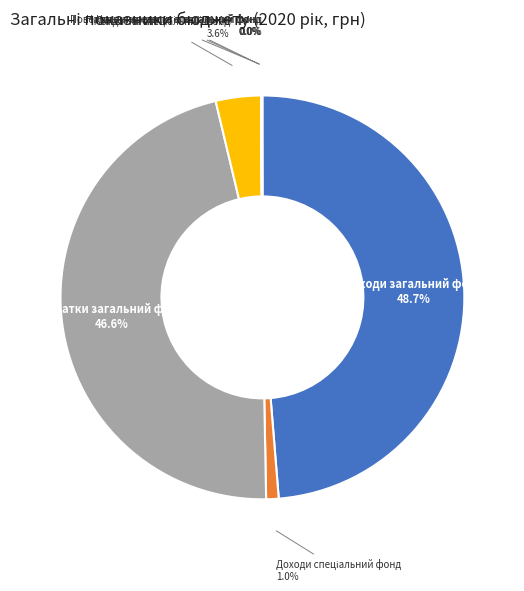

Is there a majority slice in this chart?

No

::::::::::

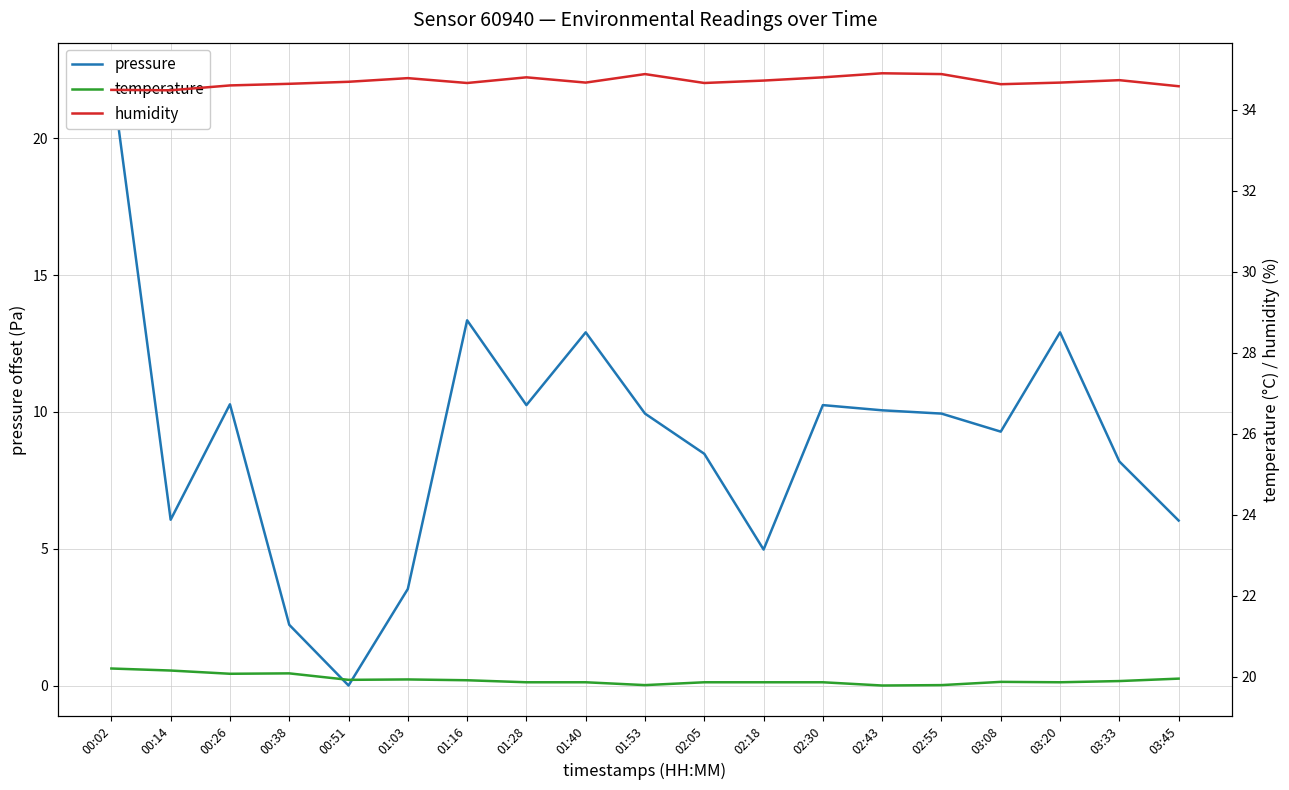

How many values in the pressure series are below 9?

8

::::::::::

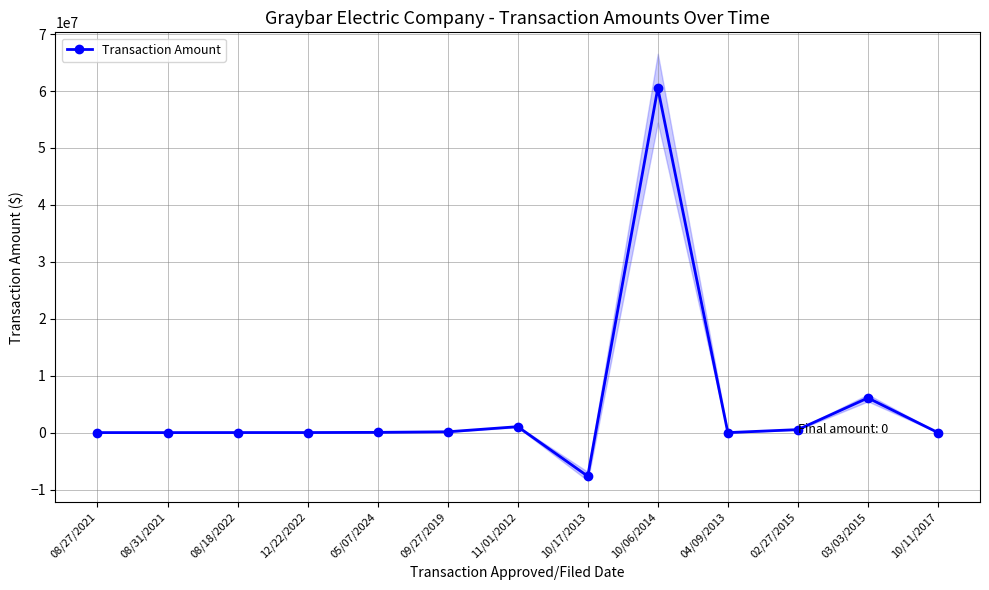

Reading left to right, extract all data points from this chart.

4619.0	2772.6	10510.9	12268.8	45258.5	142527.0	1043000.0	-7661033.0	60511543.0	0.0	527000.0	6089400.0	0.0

::::::::::

**What the exercise asks**
How many lines in the entries above contain the string "this", with uppercase and lowercase letters treated as distinct? Give only the number.

**Answer section**
2